Para Igor, o caso de Sophia teve um fim trágico em função da homofobia, já o casal homoafetivo solicitava a guarda da menina, que morava com a mãe e o padrasto, acusados de serem os autores da morte da criança.

"A partir do momento em que a sociedade começar a cobrar e a enxergar de outra forma, eu acredito que as coisas vão andar. A votação do Conselho Tutelar é tão importante quanto para prefeito. A impressão é de que tratam como menos importante porque criança não vota, então, não tem valor para eles", observou.

O casal também reforça que uma das premissas para exercer a função de conselheiro tutelar é seguir o ECA, e não a ideologia ou a religiosidade de cada conselheiro.

"No quesito cuidado com a criança, tem de ser menos Bíblia e mais ECA. Se tivessem aplicado a lei, tudo teria sido diferente com a Sophia, o cenário hoje seria outro. O conselho tutelar foi coautor do que aconteceu com ela", reiterou Igor.

Já a advogada dos pais de Sophia, Janice Andrade, revelou que entrará com notícia-crime contra as conselheiras tutelares envolvidas no caso.

"Eu fiquei muito enojada quando vi que a bandeira que elas levaram até as redes sociais era em defesa da família, e isso é inacreditável. Sabemos que a maioria das violências acontece no seio das famílias", disse a advogada.

CASO SOPHIA

Sophia chegou morta à Unidade de Pronto Atendimento (UPA) Coronel Antonino, em Campo Grande, no dia 26 de janeiro, com sinais de espancamento.
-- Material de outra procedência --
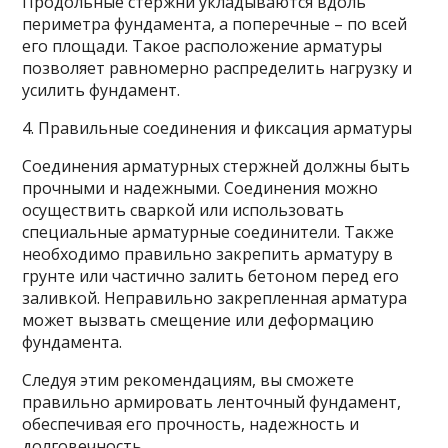
Продольные стержни укладываются вдоль
периметра фундамента, а поперечные – по всей
его площади. Такое расположение арматуры
позволяет равномерно распределить нагрузку и
усилить фундамент.
4. Правильные соединения и фиксация арматуры
Соединения арматурных стержней должны быть
прочными и надежными. Соединения можно
осуществить сваркой или использовать
специальные арматурные соединители. Также
необходимо правильно закрепить арматуру в
грунте или частично залить бетоном перед его
заливкой. Неправильно закрепленная арматура
может вызвать смещение или деформацию
фундамента.
Следуя этим рекомендациям, вы сможете
правильно армировать ленточный фундамент,
обеспечивая его прочность, надежность и
долговечность.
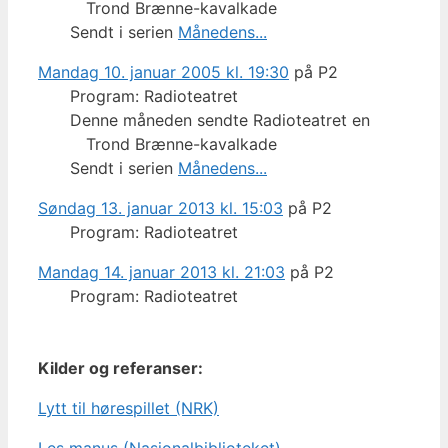
Trond Brænne-kavalkade
Sendt i serien
Månedens...
Mandag 10. januar 2005 kl. 19:30
på P2
Program: Radioteatret
Denne måneden sendte Radioteatret en
Trond Brænne-kavalkade
Sendt i serien
Månedens...
Søndag 13. januar 2013 kl. 15:03
på P2
Program: Radioteatret
Mandag 14. januar 2013 kl. 21:03
på P2
Program: Radioteatret
Kilder og referanser:
Lytt til hørespillet (NRK)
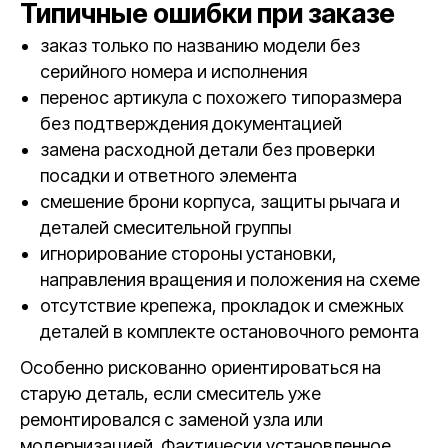
Типичные ошибки при заказе
заказ только по названию модели без
серийного номера и исполнения
перенос артикула с похожего типоразмера
без подтверждения документацией
замена расходной детали без проверки
посадки и ответного элемента
смешение брони корпуса, защиты рычага и
деталей смесительной группы
игнорирование стороны установки,
направления вращения и положения на схеме
отсутствие крепежа, прокладок и смежных
деталей в комплекте остановочного ремонта
Особенно рискованно ориентироваться на
старую деталь, если смеситель уже
ремонтировался с заменой узла или
модернизацией. Фактически установленное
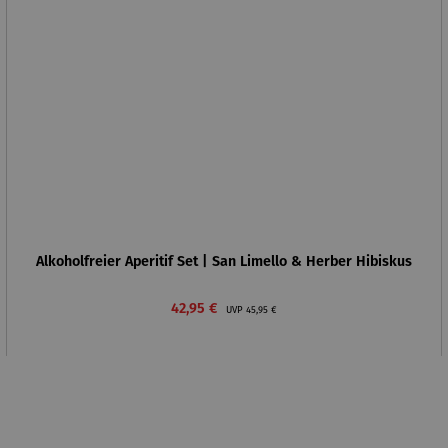
Alkoholfreier Aperitif Set | San Limello & Herber Hibiskus
Verkaufspreis:
Regulärer Preis:
42,95 €
UVP
45,95 €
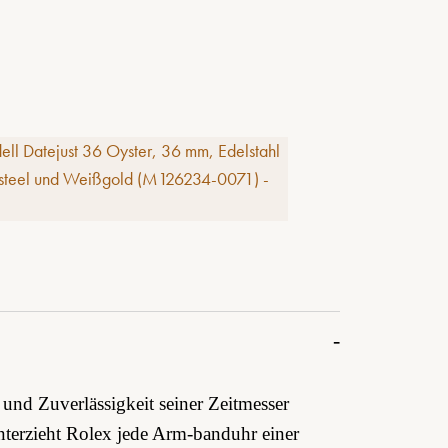
e
und Zuverlässigkeit seiner Zeitmesser
unterzieht Rolex jede Arm-banduhr einer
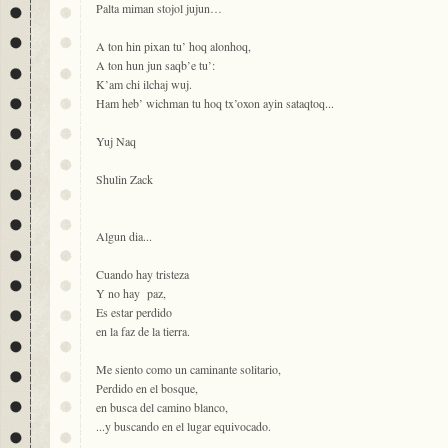
Palta miman stojol jujun…
A ton hin pixan tu’ hoq alonhoq,
A ton hun jun saqb’e tu’:
K’am chi ilchaj wuj.
Ham heb’ wichman tu hoq tx’oxon ayin sataqtoq...
Yuj Naq
Shulin Zack
Algun dia...
Cuando hay tristeza
Y no hay paz,
Es estar perdido
en la faz de la tierra.
Me siento como un caminante solitario,
Perdido en el bosque,
en busca del camino blanco,
...y buscando en el lugar equivocado.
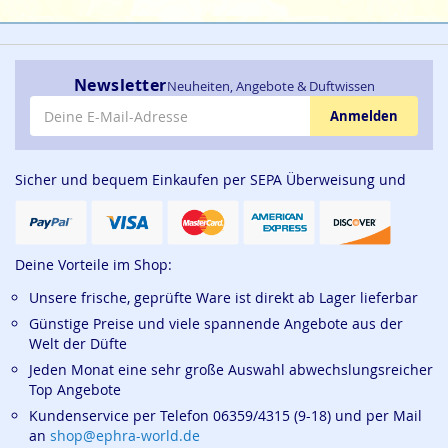
Newsletter
Neuheiten, Angebote & Duftwissen
E-Mail-Adresse
Anmelden
Sicher und bequem Einkaufen per SEPA Überweisung und
Deine Vorteile im Shop:
Unsere frische, geprüfte Ware ist direkt ab Lager lieferbar
Günstige Preise und viele spannende Angebote aus der
Welt der Düfte
Jeden Monat eine sehr große Auswahl abwechslungsreicher
Top Angebote
Kundenservice per Telefon 06359/4315 (9-18) und per Mail
an
shop@ephra-world.de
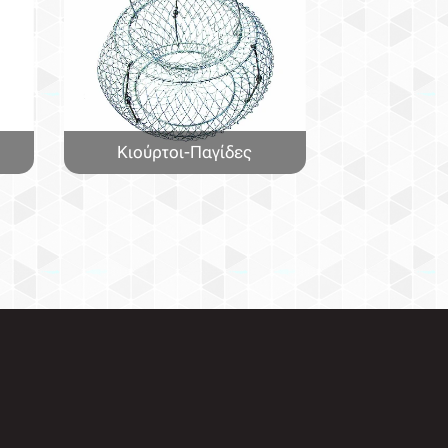
Κιούρτοι-Παγίδες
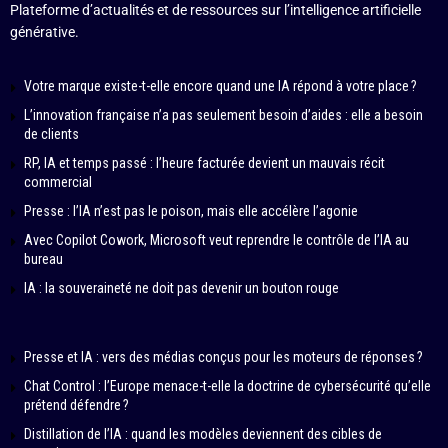
Plateforme d’actualités et de ressources sur l’intelligence artificielle
générative.
Votre marque existe-t-elle encore quand une IA répond à votre place ?
L’innovation française n’a pas seulement besoin d’aides : elle a besoin
de clients
RP, IA et temps passé : l’heure facturée devient un mauvais récit
commercial
Presse : l’IA n’est pas le poison, mais elle accélère l’agonie
Avec Copilot Cowork, Microsoft veut reprendre le contrôle de l’IA au
bureau
IA : la souveraineté ne doit pas devenir un bouton rouge
Presse et IA : vers des médias conçus pour les moteurs de réponses ?
Chat Control : l’Europe menace-t-elle la doctrine de cybersécurité qu’elle
prétend défendre ?
Distillation de l’IA : quand les modèles deviennent des cibles de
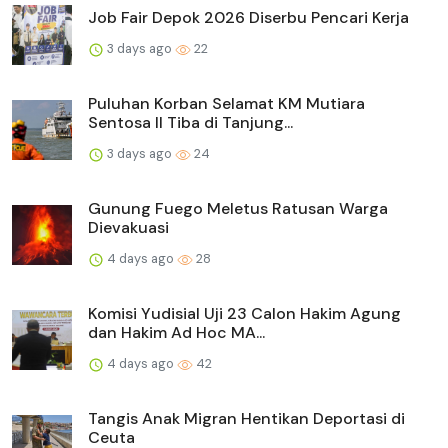
Job Fair Depok 2026 Diserbu Pencari Kerja
3 days ago
22
Puluhan Korban Selamat KM Mutiara
Sentosa II Tiba di Tanjung...
3 days ago
24
Gunung Fuego Meletus Ratusan Warga
Dievakuasi
4 days ago
28
Komisi Yudisial Uji 23 Calon Hakim Agung
dan Hakim Ad Hoc MA...
4 days ago
42
Tangis Anak Migran Hentikan Deportasi di
Ceuta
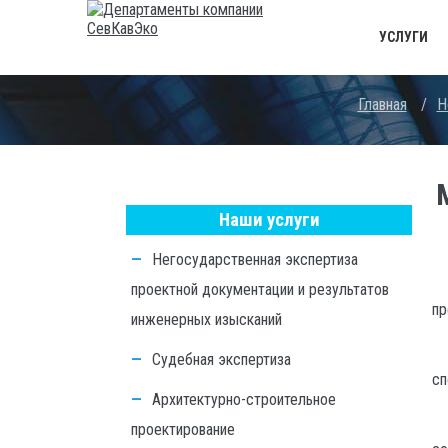
УСЛУГИ
Главная
/
Н
Наши услуги
Негосударственная экспертиза
проектной документации и результатов
пр
инженерных изысканий
Судебная экспертиза
сп
Архитектурно-строительное
проектирование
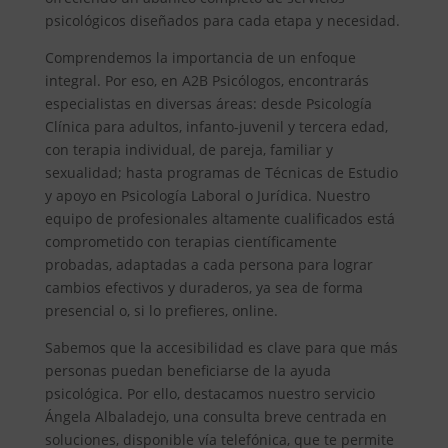
psicológicos diseñados para cada etapa y necesidad.
Comprendemos la importancia de un enfoque
integral. Por eso, en A2B Psicólogos, encontrarás
especialistas en diversas áreas: desde Psicología
Clínica para adultos, infanto-juvenil y tercera edad,
con terapia individual, de pareja, familiar y
sexualidad; hasta programas de Técnicas de Estudio
y apoyo en Psicología Laboral o Jurídica. Nuestro
equipo de profesionales altamente cualificados está
comprometido con terapias científicamente
probadas, adaptadas a cada persona para lograr
cambios efectivos y duraderos, ya sea de forma
presencial o, si lo prefieres, online.
Sabemos que la accesibilidad es clave para que más
personas puedan beneficiarse de la ayuda
psicológica. Por ello, destacamos nuestro servicio
Ángela Albaladejo, una consulta breve centrada en
soluciones, disponible vía telefónica, que te permite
O laudo necroscópico indicou que a pequena Sophia morreu por um traumatismo na coluna causado por agressão física.

A criança apresentava, ainda, sinais de estupro, crime comprovado após análise feita pelo Instituto de Medicina e Odontologia Legal (Imol).

Os acusados pelo crime são o padrasto da criança, Christian Campoçano Leitheim, de 25 anos, e a mãe, Stephanie de Jesus da Silva, de 24 anos.

Os dois foram presos logo após a morte da menina e seguem encarcerados. O casal passou, na quinta-feira, pela última audiência de instrução para o julgamento na 2ª Vara do Tribunal do Júri.

Nesta última audiência, reservada para o depoimento dos dois acusados, ambos preferiram ficar em silêncio e falar somente no julgamento, que ainda será marcado.